The comparable figures for construction were +17,000 (m/m) and +178,000 (y/y).
Construction’s unemployment rate in November was 8.6%, a noteworthy improvement versus 12.2% in November of last year. As housing starts continue their upward climb, on-site jobs in residential building will expand accordingly.
The manufacturing sector in the U.S. has been experiencing a nice upswing over the past several months. November’s Purchasing Managers’ Index (PMI) of the Institute of Supply Management (ISM) was 57.3%.
As recently as May of this year, the PMI drifted slightly below 50.0%.
The high-water mark for the PMI since the recession was 59.6% in February 2011. During the recession, it fell as low as 33.1%.
A reading above 50% indicates that both the economy as a whole and manufacturing activity as a contributor are on the rise.
The historical relationship between the PMI and gross domestic product (GDP) says that a 57.3% reading corresponds with a “real” (i.e., inflation-adjusted) growth rate of 4.7% (i.e., very strong).
U.S. total government employment in November was +7,000 jobs, as states (+8,000) and local jurisdictions (+6,000) added to payrolls, while the federal administration (-7,000) cut its workforce.

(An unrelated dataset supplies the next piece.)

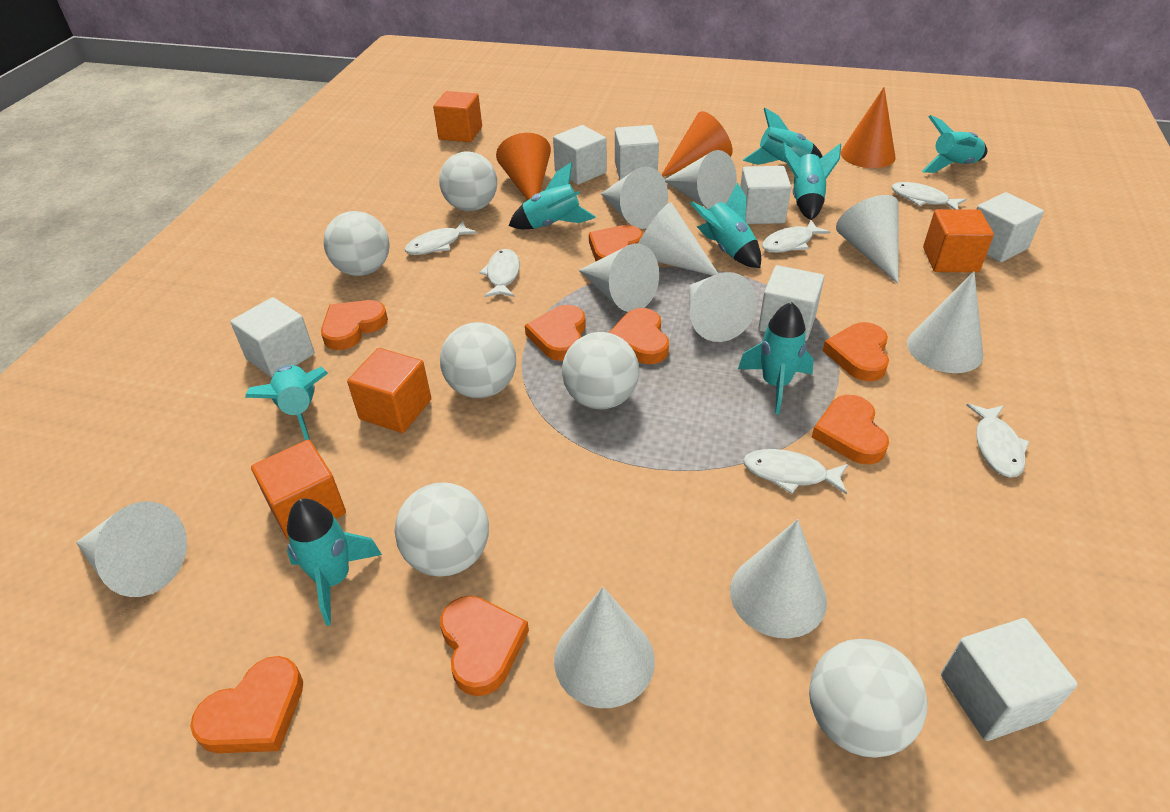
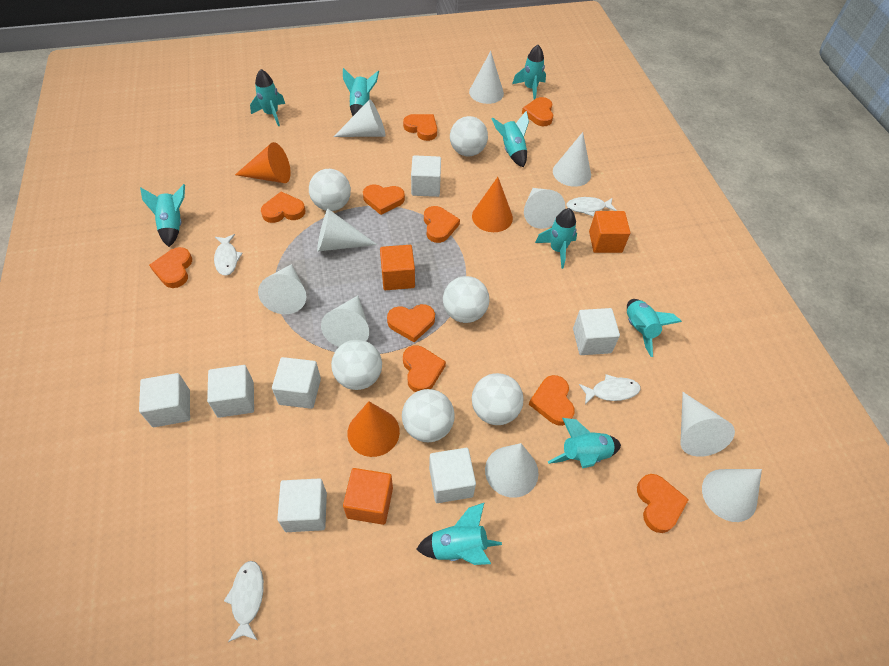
orange cube: [251,440,346,541] [347,348,431,433] [433,91,482,142] [923,209,994,272] = 4 -> [343,468,393,525] [380,245,415,290] [589,211,630,253] = 3
orange heart: [190,656,303,753] [321,300,388,350] [440,596,529,696] [525,305,586,361] [589,225,643,261] [609,308,669,364] [812,395,889,465] [823,322,889,381] = 8 -> [149,247,192,288] [261,191,306,223] [363,184,405,215] [387,304,435,342] [403,114,437,141] [403,345,446,392] [424,206,460,243] [522,97,553,126] [529,375,575,426] [637,474,689,533] = 10
turquoise rocket: [245,365,328,440] [287,499,382,626] [509,162,596,229] [690,182,761,268] [738,302,814,414] [743,108,823,165] [782,142,841,220] [922,115,987,173] = 8 -> [140,184,185,247] [250,69,285,126] [343,68,379,116] [416,502,502,565] [492,111,529,168] [512,45,546,100] [535,208,577,269] [548,418,621,468] [627,299,682,357] = 9
white fish: [405,221,478,255] [479,249,520,297] [743,449,848,495] [762,220,830,253] [892,182,966,209] [966,403,1030,478] = 6 -> [214,234,243,276] [224,561,264,642] [566,197,617,217] [579,374,641,404] = 4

Despite tumultuous budget wrangling that briefly led to Washington-imposed furloughs in October, U.S. “all-in” public sector employment currently stands approximately even (-0.1%) with the same month of last year.
November’s bullish Employment Situation Report was a match for expectations. There have been significant improvements of late in the weekly initial jobless claims data.

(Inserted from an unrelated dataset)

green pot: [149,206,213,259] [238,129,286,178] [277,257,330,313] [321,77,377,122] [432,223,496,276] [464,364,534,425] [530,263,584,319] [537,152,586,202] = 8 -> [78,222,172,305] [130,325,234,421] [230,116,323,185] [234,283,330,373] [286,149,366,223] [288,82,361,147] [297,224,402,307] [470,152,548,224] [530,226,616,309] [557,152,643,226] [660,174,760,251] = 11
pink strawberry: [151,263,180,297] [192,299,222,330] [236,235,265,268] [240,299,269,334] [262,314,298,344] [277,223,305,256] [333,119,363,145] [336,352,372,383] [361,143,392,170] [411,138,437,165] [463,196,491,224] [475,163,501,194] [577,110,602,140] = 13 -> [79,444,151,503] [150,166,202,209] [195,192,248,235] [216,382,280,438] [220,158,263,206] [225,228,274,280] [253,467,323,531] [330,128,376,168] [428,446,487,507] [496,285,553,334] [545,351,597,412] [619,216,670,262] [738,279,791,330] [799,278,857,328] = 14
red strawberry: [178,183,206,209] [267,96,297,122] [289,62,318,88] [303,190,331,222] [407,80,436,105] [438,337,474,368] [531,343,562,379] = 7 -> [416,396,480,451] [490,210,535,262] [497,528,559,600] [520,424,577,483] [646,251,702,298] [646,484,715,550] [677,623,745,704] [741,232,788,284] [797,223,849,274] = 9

For the week ending November 30, the number of U.S. first-time unemployment insurance seekers dropped below 300,000 for only the second time since May 12, 2007 (297,000).
September 7, 2013 at 292,000 was the other exceptionally encouraging week this year.

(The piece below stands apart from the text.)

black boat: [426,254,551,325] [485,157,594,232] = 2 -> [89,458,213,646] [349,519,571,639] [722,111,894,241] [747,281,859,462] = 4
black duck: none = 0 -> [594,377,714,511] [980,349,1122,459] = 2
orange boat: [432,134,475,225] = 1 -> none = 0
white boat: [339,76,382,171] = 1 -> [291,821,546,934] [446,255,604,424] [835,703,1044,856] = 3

During the recession, initial jobless claims maxed out at 667,000 on March 28, 2009.
Looking to the magnetic north, November’s overall employment level increased by a relatively modest 22,000 and the jobless rate stayed the same for the third month in a row at 6.9%, according to Statistics Canada.
One particularly informative way to compare the economies of the two countries is to examine employment percentage changes year-over-year according to four major breakdowns.
The U.S. is currently performing best with respect to total jobs (+1.7% versus +1.0%); service-sector employment (+2.2% versus +1.0%); and manufacturing (+0.6% compared with -2.5%).
Only in the number of construction workers does Canada have the advantage, +4.5% above the border compared with +3.1% to the south.
Employment in Canada’s manufacturing sector in November was +25,000 for the month, but -44,000 year over year.
Construction showed the opposite pattern, -18,000 in the latest month but +57,000 versus November of last year.
Since the recession, the U.S. manufacturing sector has become reinvigorated (+550,000 jobs). Not so in Canada, where the number of production-line positions has trended along a flat plane.
In the press release issued after its latest rate-setting meeting, the Bank of Canada (BOC) chose to emphasize its worry that inflation is falling below the target range of +1.0% to +3.0%. The all-items Consumer Price Index (CPI) in Canada was +0.7% in October, which was lower than the U.S. figure of +1.0%.
The BOC’s statement included the observation that “heightened competition in the retail sector” is contributing to restraint in prices. The value of the Canadian dollar has since fallen by a cent or two versus the U.S. greenback.
Some analysts believe BOC Governor, Stephen Poloz, is deliberately talking down the value of the “loonie”.
As former head of the Export Development Corporation (EDC), Mr. Poloz knows the degree to which a lower Canadian currency can help domestic manufacturers realize more foreign sales.